Provided material Start Marker
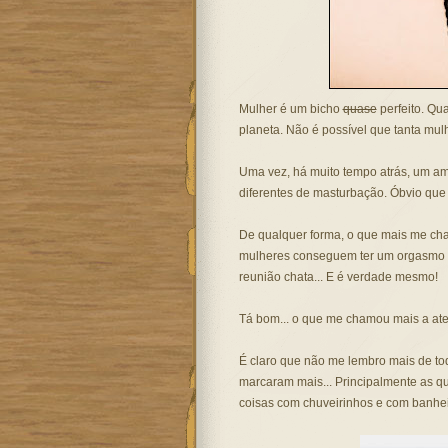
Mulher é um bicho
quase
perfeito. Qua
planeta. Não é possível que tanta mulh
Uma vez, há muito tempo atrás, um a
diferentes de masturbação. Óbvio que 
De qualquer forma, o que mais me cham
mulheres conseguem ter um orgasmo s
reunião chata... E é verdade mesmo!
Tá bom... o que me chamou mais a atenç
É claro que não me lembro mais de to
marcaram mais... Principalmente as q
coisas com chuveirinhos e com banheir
Provided material End Marker
Provided material Start Marker
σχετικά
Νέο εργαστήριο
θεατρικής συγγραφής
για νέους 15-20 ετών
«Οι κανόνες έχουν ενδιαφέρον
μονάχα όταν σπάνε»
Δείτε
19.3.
Provided material End Marker
*Task brief*
Find the string "mais" in the records, then copy each line where it occurs.

*Written reply*
De qualquer forma, o que mais me cham
Tá bom... o que me chamou mais a atenç
É claro que não me lembro mais de to
marcaram mais... Principalmente as q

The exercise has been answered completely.